Stored data:
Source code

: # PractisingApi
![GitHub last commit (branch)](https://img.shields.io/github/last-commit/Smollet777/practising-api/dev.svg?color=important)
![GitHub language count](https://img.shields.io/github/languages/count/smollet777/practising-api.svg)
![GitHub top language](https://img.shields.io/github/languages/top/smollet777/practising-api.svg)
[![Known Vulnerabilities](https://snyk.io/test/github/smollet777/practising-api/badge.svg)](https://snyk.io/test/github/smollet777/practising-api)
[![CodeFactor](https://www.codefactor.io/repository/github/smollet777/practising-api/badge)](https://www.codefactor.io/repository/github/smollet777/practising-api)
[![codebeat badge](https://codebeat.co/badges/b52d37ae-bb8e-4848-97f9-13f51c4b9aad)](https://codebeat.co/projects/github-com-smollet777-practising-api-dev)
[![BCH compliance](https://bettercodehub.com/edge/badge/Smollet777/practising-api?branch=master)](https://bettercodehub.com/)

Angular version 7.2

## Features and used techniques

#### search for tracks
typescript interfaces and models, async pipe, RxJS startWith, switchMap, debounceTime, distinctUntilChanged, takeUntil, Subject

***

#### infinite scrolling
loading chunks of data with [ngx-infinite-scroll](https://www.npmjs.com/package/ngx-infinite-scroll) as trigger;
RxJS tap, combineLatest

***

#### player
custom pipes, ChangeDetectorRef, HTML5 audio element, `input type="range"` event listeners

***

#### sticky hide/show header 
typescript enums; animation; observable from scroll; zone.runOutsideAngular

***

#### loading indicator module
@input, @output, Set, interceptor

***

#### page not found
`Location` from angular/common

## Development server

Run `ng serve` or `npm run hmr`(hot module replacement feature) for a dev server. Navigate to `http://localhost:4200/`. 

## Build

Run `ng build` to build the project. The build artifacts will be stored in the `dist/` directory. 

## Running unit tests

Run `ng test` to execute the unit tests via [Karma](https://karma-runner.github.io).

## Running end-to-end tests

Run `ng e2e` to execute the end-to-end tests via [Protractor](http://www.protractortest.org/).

WHAT YOU HAVE TO DO
All the lines above must be output exactly, with none omitted.

EXERCISE ANSWER
Source code

: # PractisingApi
![GitHub last commit (branch)](https://img.shields.io/github/last-commit/Smollet777/practising-api/dev.svg?color=important)
![GitHub language count](https://img.shields.io/github/languages/count/smollet777/practising-api.svg)
![GitHub top language](https://img.shields.io/github/languages/top/smollet777/practising-api.svg)
[![Known Vulnerabilities](https://snyk.io/test/github/smollet777/practising-api/badge.svg)](https://snyk.io/test/github/smollet777/practising-api)
[![CodeFactor](https://www.codefactor.io/repository/github/smollet777/practising-api/badge)](https://www.codefactor.io/repository/github/smollet777/practising-api)
[![codebeat badge](https://codebeat.co/badges/b52d37ae-bb8e-4848-97f9-13f51c4b9aad)](https://codebeat.co/projects/github-com-smollet777-practising-api-dev)
[![BCH compliance](https://bettercodehub.com/edge/badge/Smollet777/practising-api?branch=master)](https://bettercodehub.com/)

Angular version 7.2

## Features and used techniques

#### search for tracks
typescript interfaces and models, async pipe, RxJS startWith, switchMap, debounceTime, distinctUntilChanged, takeUntil, Subject

***

#### infinite scrolling
loading chunks of data with [ngx-infinite-scroll](https://www.npmjs.com/package/ngx-infinite-scroll) as trigger;
RxJS tap, combineLatest

***

#### player
custom pipes, ChangeDetectorRef, HTML5 audio element, `input type="range"` event listeners

***

#### sticky hide/show header 
typescript enums; animation; observable from scroll; zone.runOutsideAngular

***

#### loading indicator module
@input, @output, Set, interceptor

***

#### page not found
`Location` from angular/common

## Development server

Run `ng serve` or `npm run hmr`(hot module replacement feature) for a dev server. Navigate to `http://localhost:4200/`. 

## Build

Run `ng build` to build the project. The build artifacts will be stored in the `dist/` directory. 

## Running unit tests

Run `ng test` to execute the unit tests via [Karma](https://karma-runner.github.io).

## Running end-to-end tests

Run `ng e2e` to execute the end-to-end tests via [Protractor](http://www.protractortest.org/).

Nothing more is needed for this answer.